An hour and many, many dirty pots, pans, and plates later, Joel and I sat down to dinner. I was a little worried because the sauce required a ton of butter, but didn't look thick or rich. Instead, it looked pale and watery. And the fingerling potatoes, which had been boiled in advance and left to sit (to be rewarmed in the oven at the last minute along with the roasted mushrooms and the sole), hadn't gotten properly warm in the amount of time the recipe alloted for them. And since this is a recipe test, I dutifully didn't stray from the instructions (a feat which has taken a lot of willpower. As it turns out, my natural relationship to recipes is to use them as a general roadmap and then alter according to my mood, gut instinct, and opinions).

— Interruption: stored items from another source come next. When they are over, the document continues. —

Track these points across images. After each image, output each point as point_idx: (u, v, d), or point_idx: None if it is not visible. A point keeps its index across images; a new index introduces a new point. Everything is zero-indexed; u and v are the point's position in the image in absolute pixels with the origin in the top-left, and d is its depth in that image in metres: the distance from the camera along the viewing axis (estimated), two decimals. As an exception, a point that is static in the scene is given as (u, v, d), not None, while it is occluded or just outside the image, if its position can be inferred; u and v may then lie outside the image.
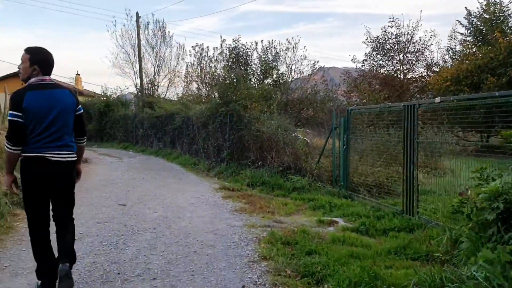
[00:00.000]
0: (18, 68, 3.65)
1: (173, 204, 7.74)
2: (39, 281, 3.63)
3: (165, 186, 9.75)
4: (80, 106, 3.73)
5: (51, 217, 3.67)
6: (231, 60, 14.20)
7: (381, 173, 10.05)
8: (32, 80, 3.51)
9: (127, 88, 25.21)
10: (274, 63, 14.54)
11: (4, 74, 32.41)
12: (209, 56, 18.76)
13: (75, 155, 3.66)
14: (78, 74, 38.83)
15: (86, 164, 13.40)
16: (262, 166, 10.93)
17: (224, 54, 16.64)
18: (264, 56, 14.46)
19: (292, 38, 15.56)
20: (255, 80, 14.41)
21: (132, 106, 23.72)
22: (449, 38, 24.48)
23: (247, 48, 14.03)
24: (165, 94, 24.69)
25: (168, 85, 24.85)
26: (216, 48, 17.73)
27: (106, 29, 53.07)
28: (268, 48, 15.02)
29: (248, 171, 10.76)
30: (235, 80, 12.74)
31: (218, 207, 7.55)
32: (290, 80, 16.40)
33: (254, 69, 14.34)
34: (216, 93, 14.39)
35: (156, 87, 24.28)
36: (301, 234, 5.64)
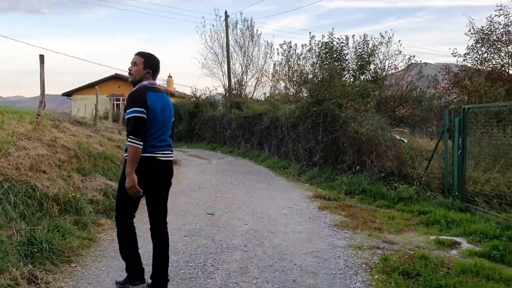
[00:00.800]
0: (129, 70, 3.73)
1: (264, 214, 7.00)
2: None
3: (254, 192, 9.08)
4: None
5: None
6: (323, 55, 13.24)
7: (499, 180, 8.66)
8: (145, 82, 3.64)
9: (216, 89, 25.21)
10: (371, 58, 13.36)
11: (105, 77, 34.45)
12: (297, 54, 17.96)
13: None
14: (170, 76, 39.91)
15: (176, 166, 13.19)
16: (360, 171, 9.89)
17: (313, 51, 15.75)
18: (360, 50, 13.31)
19: (386, 32, 14.25)
20: (349, 76, 13.33)
21: (220, 107, 23.59)
22: None
23: (341, 42, 12.98)
24: (252, 94, 24.35)
25: (256, 84, 24.49)
26: (305, 45, 16.84)
27: (195, 30, 53.87)
28: (362, 42, 13.85)
29: (344, 177, 9.76)
30: (328, 77, 11.78)
31: (315, 220, 6.68)
32: (384, 76, 15.02)
33: (348, 64, 13.27)
34: (306, 92, 13.53)
35: (244, 87, 24.00)
36: (421, 260, 4.59)
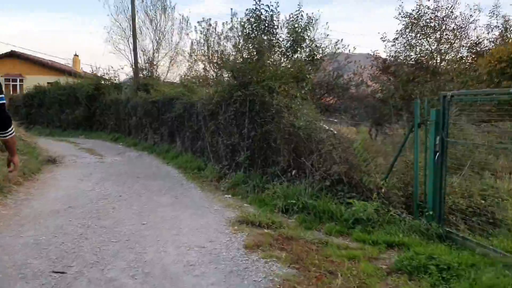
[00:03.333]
0: None
1: (157, 266, 4.21)
2: None
3: (152, 213, 6.24)
4: None
5: None
6: (249, 27, 10.62)
7: (474, 189, 6.78)
8: None
9: (122, 68, 21.84)
10: (305, 32, 10.96)
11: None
12: (218, 33, 15.32)
13: None
14: (76, 55, 36.67)
15: (54, 166, 9.95)
16: (298, 177, 7.44)
17: (235, 30, 13.21)
18: (293, 22, 10.84)
19: (312, 13, 12.04)
20: (281, 54, 10.84)
21: (127, 89, 20.15)
22: (489, 15, 20.62)
23: (271, 10, 10.43)
24: (166, 75, 21.20)
25: (170, 64, 21.33)
26: (226, 22, 14.20)
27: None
28: (295, 14, 11.42)
29: (277, 186, 7.25)
30: (255, 53, 9.15)
31: (242, 278, 4.00)
32: (322, 57, 12.85)
33: (279, 39, 10.77)
34: (227, 74, 10.89)
35: (155, 67, 20.73)
36: None
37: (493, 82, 17.02)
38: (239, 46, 10.46)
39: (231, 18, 13.38)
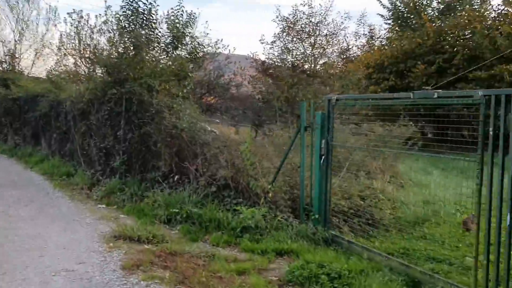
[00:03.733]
0: None
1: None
2: None
3: (9, 230, 5.29)
4: None
5: None
6: (125, 20, 9.83)
7: (354, 191, 7.05)
8: None
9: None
10: (187, 29, 10.51)
11: None
12: (90, 26, 14.13)
13: None
14: None
15: None
16: (181, 183, 6.96)
17: (110, 23, 12.28)
18: (173, 18, 10.29)
19: (192, 10, 11.73)
20: (160, 50, 10.25)
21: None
22: (357, 23, 22.43)
23: (150, 3, 9.73)
24: (30, 69, 19.20)
25: (35, 57, 19.33)
26: (100, 15, 13.18)
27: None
28: (175, 10, 10.88)
29: (158, 193, 6.71)
30: (132, 48, 8.46)
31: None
32: (203, 55, 12.53)
33: (159, 35, 10.14)
34: (100, 69, 10.01)
35: (18, 59, 18.65)
36: None
37: (361, 86, 18.33)
38: (114, 40, 9.65)
39: (105, 11, 12.44)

The other thing that worried me was the amount of lemon I was supposed to put in the sauce. It called for the juice of two lemons, but I was halving the recipe, so I used the juice of one lemon. I think my lemon was larger or juicier than the writer had accounted for, because it masked with its intense citrusity any subtle flavors the sauce may have had.

All in all, I was underwhelmed. For the number of dishes this meal created, the amount of oil and butter it required, and the length of time it took to put it all together, I thought it was pretty disappointing.